Tanzanian opposition leader Freeman Mbowe called on Sunday for the new government to prioritise a new constitution, reviving calls for limiting presidential powers.
Mbowe, chairman of Chadema, the country’s main opposition party, said in a speech the current constitution gives “someone the chance to be a dictator or a king.”
He added that it should be a government priority to set a timetable and a procedural framework to change the constitution.
Mbowe also called on President Samia Suluhu Hassan to “fast track” her proposal, presented on Tuesday, to form a scientific committee to research COVID-19.
Hassan took office on March 19 following the death of President John Magufuli, who had been Africa’s most prominent COVID-19 sceptic.
Magufuli had urged people to shun mask-wearing and denounced vaccines as a Western conspiracy, and the country also stopped reporting data on coronavirus last May.
Magufuli disappeared from public life for several weeks before he died and there were rumours he was that he was ill with COVID-19.
Hassan, who served as Magufuli’s deputy for six years, has said he died of heart disease.

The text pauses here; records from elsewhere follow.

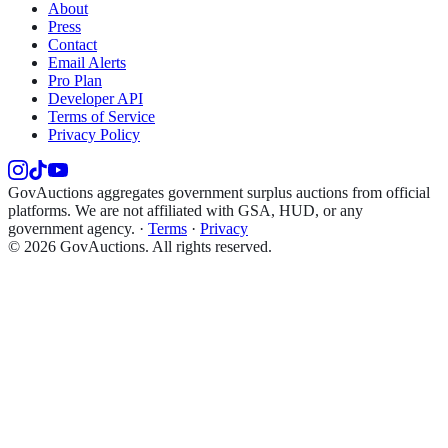
About
Press
Contact
Email Alerts
Pro Plan
Developer API
Terms of Service
Privacy Policy
GovAuctions aggregates government surplus auctions from official
platforms. We are not affiliated with GSA, HUD, or any
government agency.
·
Terms
·
Privacy
©
2026
GovAuctions. All rights reserved.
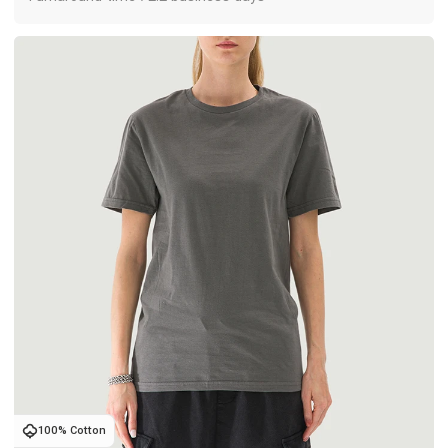
100% Cotton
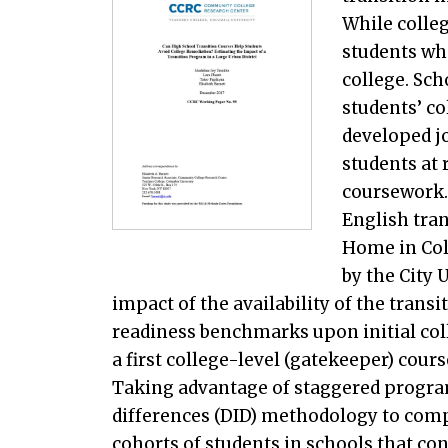
While colleg
students wh
college. Sc
students’ c
developed jo
students at 
coursework.
English tra
Home in Col
by the City 
impact of the availability of the tran
readiness benchmarks upon initial col
a first college-level (gatekeeper) course
Taking advantage of staggered progra
differences (DID) methodology to com
cohorts of students in schools that c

On her first trip to Uganda, she appeared to have broken the country’s stance on COVID-19: she was seen wearing a face mask as she held talks with President Yoweri Museveni.

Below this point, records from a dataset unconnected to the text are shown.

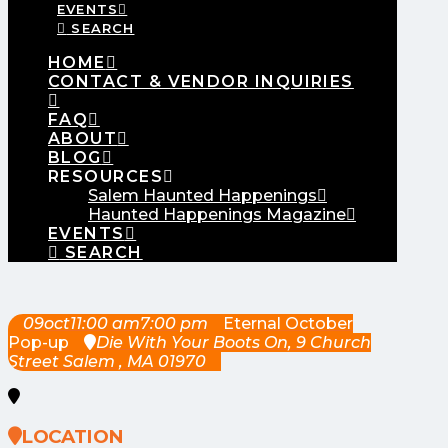
EVENTS
SEARCH
HOME
CONTACT & VENDOR INQUIRIES
FAQ
ABOUT
BLOG
RESOURCES
Salem Haunted Happenings
Haunted Happenings Magazine
EVENTS
SEARCH
09
oct
11:00 am
7:00 pm
Eternal October
Pop-up
Die With Your Boots On
, 9 Church
Street Salem , MA 01970
LOCATION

President Suluhu and her delegation wore masks throughout the meeting, only taking them off briefly during the bilateral talks.
“We cannot segregate ourselves like an island, but also we cannot blindly accept what is being brought forward to us (on COVID-19) without carrying out our own investigations and inputs,” she told officials at State House Dar es Salaam during a past meeting. “Let us have a stance.”
Though she did not announce any other changes related to COVID-19 policies, the remarks stood in firm contrast to the position of Magufuli.